● **Task goal**
Reproduce the data below in full. Nothing should differ from the original.

Difference listings
"""

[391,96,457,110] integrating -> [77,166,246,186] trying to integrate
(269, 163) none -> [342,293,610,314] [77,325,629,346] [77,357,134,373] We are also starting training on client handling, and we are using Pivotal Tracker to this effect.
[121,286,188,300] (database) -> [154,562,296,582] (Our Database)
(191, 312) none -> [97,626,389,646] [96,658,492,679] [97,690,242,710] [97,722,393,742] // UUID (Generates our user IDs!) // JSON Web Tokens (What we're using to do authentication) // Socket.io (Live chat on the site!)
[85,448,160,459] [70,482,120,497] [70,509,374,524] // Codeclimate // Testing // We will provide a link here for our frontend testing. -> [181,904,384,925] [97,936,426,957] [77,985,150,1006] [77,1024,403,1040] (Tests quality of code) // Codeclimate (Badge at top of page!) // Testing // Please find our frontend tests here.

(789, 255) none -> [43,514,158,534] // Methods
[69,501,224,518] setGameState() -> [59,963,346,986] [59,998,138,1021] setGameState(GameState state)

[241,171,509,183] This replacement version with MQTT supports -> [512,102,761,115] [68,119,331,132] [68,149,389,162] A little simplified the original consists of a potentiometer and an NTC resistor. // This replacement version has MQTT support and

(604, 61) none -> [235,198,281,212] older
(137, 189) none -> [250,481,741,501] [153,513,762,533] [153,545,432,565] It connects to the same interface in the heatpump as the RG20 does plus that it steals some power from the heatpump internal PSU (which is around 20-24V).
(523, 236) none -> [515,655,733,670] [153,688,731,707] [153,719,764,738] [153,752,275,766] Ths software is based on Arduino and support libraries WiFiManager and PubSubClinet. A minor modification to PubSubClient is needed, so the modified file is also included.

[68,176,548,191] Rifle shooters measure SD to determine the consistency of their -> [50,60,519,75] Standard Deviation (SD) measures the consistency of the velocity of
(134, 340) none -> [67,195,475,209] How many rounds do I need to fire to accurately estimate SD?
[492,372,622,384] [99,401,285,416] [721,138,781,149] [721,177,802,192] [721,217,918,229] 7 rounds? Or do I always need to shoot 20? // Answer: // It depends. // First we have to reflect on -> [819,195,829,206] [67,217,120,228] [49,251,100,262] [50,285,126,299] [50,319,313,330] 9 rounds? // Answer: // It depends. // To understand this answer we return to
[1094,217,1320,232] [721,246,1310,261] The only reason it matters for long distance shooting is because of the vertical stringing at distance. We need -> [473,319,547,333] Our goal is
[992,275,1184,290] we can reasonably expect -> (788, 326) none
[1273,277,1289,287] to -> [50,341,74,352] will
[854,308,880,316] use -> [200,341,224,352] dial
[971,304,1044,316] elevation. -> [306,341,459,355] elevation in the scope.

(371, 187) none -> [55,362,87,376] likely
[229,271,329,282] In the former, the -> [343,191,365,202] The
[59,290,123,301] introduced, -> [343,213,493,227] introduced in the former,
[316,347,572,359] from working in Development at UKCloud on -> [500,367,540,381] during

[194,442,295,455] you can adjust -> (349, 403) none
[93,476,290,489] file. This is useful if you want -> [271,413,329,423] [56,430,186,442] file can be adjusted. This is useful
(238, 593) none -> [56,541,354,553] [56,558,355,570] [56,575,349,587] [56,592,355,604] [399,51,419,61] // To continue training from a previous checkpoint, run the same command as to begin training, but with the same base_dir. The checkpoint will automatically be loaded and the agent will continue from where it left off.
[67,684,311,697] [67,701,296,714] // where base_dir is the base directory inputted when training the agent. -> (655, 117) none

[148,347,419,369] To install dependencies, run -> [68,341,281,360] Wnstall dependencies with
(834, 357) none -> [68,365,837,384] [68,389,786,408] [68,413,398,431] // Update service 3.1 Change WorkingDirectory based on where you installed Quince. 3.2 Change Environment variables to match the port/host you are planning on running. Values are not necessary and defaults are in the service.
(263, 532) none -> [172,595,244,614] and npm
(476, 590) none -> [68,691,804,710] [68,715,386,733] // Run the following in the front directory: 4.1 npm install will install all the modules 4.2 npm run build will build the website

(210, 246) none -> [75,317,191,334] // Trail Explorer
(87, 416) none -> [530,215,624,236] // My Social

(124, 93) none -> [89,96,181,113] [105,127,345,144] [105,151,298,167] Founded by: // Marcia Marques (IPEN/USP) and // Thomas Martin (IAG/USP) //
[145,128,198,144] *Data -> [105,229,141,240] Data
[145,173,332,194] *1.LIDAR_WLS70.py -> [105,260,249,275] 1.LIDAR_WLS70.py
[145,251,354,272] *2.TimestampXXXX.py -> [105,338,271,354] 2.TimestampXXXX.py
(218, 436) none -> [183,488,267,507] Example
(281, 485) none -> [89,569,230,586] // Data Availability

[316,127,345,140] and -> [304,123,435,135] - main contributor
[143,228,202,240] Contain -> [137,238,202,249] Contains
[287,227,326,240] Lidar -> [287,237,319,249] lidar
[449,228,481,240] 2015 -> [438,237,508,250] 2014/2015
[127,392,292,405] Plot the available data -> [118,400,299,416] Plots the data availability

"""

● **Written solution**
[391,96,457,110] integrating -> [77,166,246,186] trying to integrate
(269, 163) none -> [342,293,610,314] [77,325,629,346] [77,357,134,373] We are also starting training on client handling, and we are using Pivotal Tracker to this effect.
[121,286,188,300] (database) -> [154,562,296,582] (Our Database)
(191, 312) none -> [97,626,389,646] [96,658,492,679] [97,690,242,710] [97,722,393,742] // UUID (Generates our user IDs!) // JSON Web Tokens (What we're using to do authentication) // Socket.io (Live chat on the site!)
[85,448,160,459] [70,482,120,497] [70,509,374,524] // Codeclimate // Testing // We will provide a link here for our frontend testing. -> [181,904,384,925] [97,936,426,957] [77,985,150,1006] [77,1024,403,1040] (Tests quality of code) // Codeclimate (Badge at top of page!) // Testing // Please find our frontend tests here.

(789, 255) none -> [43,514,158,534] // Methods
[69,501,224,518] setGameState() -> [59,963,346,986] [59,998,138,1021] setGameState(GameState state)

[241,171,509,183] This replacement version with MQTT supports -> [512,102,761,115] [68,119,331,132] [68,149,389,162] A little simplified the original consists of a potentiometer and an NTC resistor. // This replacement version has MQTT support and

(604, 61) none -> [235,198,281,212] older
(137, 189) none -> [250,481,741,501] [153,513,762,533] [153,545,432,565] It connects to the same interface in the heatpump as the RG20 does plus that it steals some power from the heatpump internal PSU (which is around 20-24V).
(523, 236) none -> [515,655,733,670] [153,688,731,707] [153,719,764,738] [153,752,275,766] Ths software is based on Arduino and support libraries WiFiManager and PubSubClinet. A minor modification to PubSubClient is needed, so the modified file is also included.

[68,176,548,191] Rifle shooters measure SD to determine the consistency of their -> [50,60,519,75] Standard Deviation (SD) measures the consistency of the velocity of
(134, 340) none -> [67,195,475,209] How many rounds do I need to fire to accurately estimate SD?
[492,372,622,384] [99,401,285,416] [721,138,781,149] [721,177,802,192] [721,217,918,229] 7 rounds? Or do I always need to shoot 20? // Answer: // It depends. // First we have to reflect on -> [819,195,829,206] [67,217,120,228] [49,251,100,262] [50,285,126,299] [50,319,313,330] 9 rounds? // Answer: // It depends. // To understand this answer we return to
[1094,217,1320,232] [721,246,1310,261] The only reason it matters for long distance shooting is because of the vertical stringing at distance. We need -> [473,319,547,333] Our goal is
[992,275,1184,290] we can reasonably expect -> (788, 326) none
[1273,277,1289,287] to -> [50,341,74,352] will
[854,308,880,316] use -> [200,341,224,352] dial
[971,304,1044,316] elevation. -> [306,341,459,355] elevation in the scope.

(371, 187) none -> [55,362,87,376] likely
[229,271,329,282] In the former, the -> [343,191,365,202] The
[59,290,123,301] introduced, -> [343,213,493,227] introduced in the former,
[316,347,572,359] from working in Development at UKCloud on -> [500,367,540,381] during

[194,442,295,455] you can adjust -> (349, 403) none
[93,476,290,489] file. This is useful if you want -> [271,413,329,423] [56,430,186,442] file can be adjusted. This is useful
(238, 593) none -> [56,541,354,553] [56,558,355,570] [56,575,349,587] [56,592,355,604] [399,51,419,61] // To continue training from a previous checkpoint, run the same command as to begin training, but with the same base_dir. The checkpoint will automatically be loaded and the agent will continue from where it left off.
[67,684,311,697] [67,701,296,714] // where base_dir is the base directory inputted when training the agent. -> (655, 117) none

[148,347,419,369] To install dependencies, run -> [68,341,281,360] Wnstall dependencies with
(834, 357) none -> [68,365,837,384] [68,389,786,408] [68,413,398,431] // Update service 3.1 Change WorkingDirectory based on where you installed Quince. 3.2 Change Environment variables to match the port/host you are planning on running. Values are not necessary and defaults are in the service.
(263, 532) none -> [172,595,244,614] and npm
(476, 590) none -> [68,691,804,710] [68,715,386,733] // Run the following in the front directory: 4.1 npm install will install all the modules 4.2 npm run build will build the website

(210, 246) none -> [75,317,191,334] // Trail Explorer
(87, 416) none -> [530,215,624,236] // My Social

(124, 93) none -> [89,96,181,113] [105,127,345,144] [105,151,298,167] Founded by: // Marcia Marques (IPEN/USP) and // Thomas Martin (IAG/USP) //
[145,128,198,144] *Data -> [105,229,141,240] Data
[145,173,332,194] *1.LIDAR_WLS70.py -> [105,260,249,275] 1.LIDAR_WLS70.py
[145,251,354,272] *2.TimestampXXXX.py -> [105,338,271,354] 2.TimestampXXXX.py
(218, 436) none -> [183,488,267,507] Example
(281, 485) none -> [89,569,230,586] // Data Availability

[316,127,345,140] and -> [304,123,435,135] - main contributor
[143,228,202,240] Contain -> [137,238,202,249] Contains
[287,227,326,240] Lidar -> [287,237,319,249] lidar
[449,228,481,240] 2015 -> [438,237,508,250] 2014/2015
[127,392,292,405] Plot the available data -> [118,400,299,416] Plots the data availability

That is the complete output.